That an indorser who has no interest in the note, nor liable in any manner upon it, is a competent witness in favor of the indorsee, against the maker, is too well established to be controverted. Todd v. Hardy, 9 Por. 346; Abbott v. Mitchell, 6 Sheppard, 355; 1 Demo. 180; Lock v. Nays, 9 N. Hamp. 430; Farmers’ Bank v. Griffiith, 5 Hill, 476; 5 Wend. 181.
The indorsement of Goldthwaite being without recourse, does not show him to be interested in the note, nor liable in any manner upon it. Nor does his testimony change his condition in reference to the note. But it is contended, that he must be considered as the transferror of a chose in action, and as such disqualified to testify, on the ground of public policy, independent of the question of interest, and we are referred to the case of Houston v. Pruitt, 8 Ala. 846, in support of this position.
The facts of that case, when examined, will be found very different from the case under consideration. In that case, the consideration of the bills moved from O’Neil, the witness.. They were not payable to any one, and were handed over by the witness to Houston, to indemnify him for money he had been compelled to pay, as the security of the witness. The witness had been afterwards declared a bankrupt, and received his certificate of discharge. This court held, that he was incompetent, first, because his testimony tended to *596increase the fund in the hands of his assignee in bankruptcy; and further, that he was incompetent as the transferror of a chose in action, on the ground of public policy. But if the witness in the case at bar is to be excluded on this ground, we must carry the doctrine still further, and hold, that an in-dorser of a promissory note, who never had any beneficial interest in the note, and who is in no wise interested in it, is incompetent, although by the indorsement, the legal title was united with thq equitable, in the defendant in error; for the note was given for the rent of land belonging to the defendant. Although Goldthwaite, as his agent, took the note payable to himself, yet it is shown by his testimony, that the money actually belonged to Mclvor, and not to the witness. What good will result to the public by excluding the testimony of witnesses thus situated; or what injury to public morals, by permitting them to testify, we are unable to perceive. The witness in this case, never had any beneficial interest in the note, nor is he in any manner liable upon it. He is therefore a competent witness, and the court did not err in permitting his testimony to go to the jury.
As it is the province of the court to determine on the competency of proof, and not that of the jury, the court did not err in refusing the charge requested, which was, that if the jury should find certain facts to be true, then the witness was incompetent, and his testimony should be disregarded.
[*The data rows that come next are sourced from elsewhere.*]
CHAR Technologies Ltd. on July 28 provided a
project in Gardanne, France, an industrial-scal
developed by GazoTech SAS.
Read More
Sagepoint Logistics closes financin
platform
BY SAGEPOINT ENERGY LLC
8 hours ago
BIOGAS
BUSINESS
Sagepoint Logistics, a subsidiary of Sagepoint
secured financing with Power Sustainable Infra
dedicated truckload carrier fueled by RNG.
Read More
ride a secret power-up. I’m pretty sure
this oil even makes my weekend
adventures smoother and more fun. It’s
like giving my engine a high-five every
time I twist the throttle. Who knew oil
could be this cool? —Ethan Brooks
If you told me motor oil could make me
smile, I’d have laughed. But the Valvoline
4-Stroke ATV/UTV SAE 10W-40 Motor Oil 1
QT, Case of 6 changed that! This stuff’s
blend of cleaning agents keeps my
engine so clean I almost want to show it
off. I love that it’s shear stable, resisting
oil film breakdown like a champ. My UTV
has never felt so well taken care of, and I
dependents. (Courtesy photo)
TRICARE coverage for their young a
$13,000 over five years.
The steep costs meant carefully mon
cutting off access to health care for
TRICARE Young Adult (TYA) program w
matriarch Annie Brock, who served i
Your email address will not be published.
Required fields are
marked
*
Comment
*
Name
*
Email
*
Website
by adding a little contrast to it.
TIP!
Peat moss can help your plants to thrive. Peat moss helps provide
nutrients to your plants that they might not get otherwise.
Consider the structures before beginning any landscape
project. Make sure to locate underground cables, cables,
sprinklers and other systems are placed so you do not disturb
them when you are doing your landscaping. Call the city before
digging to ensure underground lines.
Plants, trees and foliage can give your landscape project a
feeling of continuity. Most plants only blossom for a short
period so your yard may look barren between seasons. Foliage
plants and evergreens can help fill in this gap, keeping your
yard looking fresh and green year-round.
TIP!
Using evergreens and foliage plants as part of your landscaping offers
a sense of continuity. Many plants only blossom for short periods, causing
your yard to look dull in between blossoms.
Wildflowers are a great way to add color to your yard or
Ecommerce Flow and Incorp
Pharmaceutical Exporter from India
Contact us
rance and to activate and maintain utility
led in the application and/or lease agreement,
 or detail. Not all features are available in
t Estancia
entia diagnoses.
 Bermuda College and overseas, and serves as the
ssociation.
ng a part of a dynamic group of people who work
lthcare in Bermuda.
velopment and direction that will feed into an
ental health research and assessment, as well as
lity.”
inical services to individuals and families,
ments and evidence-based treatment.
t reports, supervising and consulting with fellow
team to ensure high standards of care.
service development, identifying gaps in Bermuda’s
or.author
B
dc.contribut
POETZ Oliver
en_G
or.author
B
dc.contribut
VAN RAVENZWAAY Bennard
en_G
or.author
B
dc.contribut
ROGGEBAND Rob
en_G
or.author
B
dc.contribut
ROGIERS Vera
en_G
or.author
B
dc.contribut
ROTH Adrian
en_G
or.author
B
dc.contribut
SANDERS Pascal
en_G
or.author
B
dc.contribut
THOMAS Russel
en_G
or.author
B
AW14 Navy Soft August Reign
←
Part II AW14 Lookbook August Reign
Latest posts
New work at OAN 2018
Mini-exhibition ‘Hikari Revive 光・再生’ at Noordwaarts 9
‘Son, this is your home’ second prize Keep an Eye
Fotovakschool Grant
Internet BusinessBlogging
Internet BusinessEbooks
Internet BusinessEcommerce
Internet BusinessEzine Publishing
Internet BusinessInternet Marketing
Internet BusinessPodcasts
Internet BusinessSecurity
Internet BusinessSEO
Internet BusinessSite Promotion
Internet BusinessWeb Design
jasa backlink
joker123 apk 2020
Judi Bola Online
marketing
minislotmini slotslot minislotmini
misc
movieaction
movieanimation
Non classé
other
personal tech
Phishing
When testimony is permitted to go the jury, it is their duty to consider, and to weigh it; but its competency as proof is already established by the court, and a charge which would subject the legality of the evidence to the judgment, or consideration of the jury, should not be given. It is the duty and province of a jury, to weigh the evidence in coming to their conclusions of fact; but the consideration of the legality of the evidence, as proof, belongs exclusively to the court.
There is no error in the record, and the judgment is affirmed.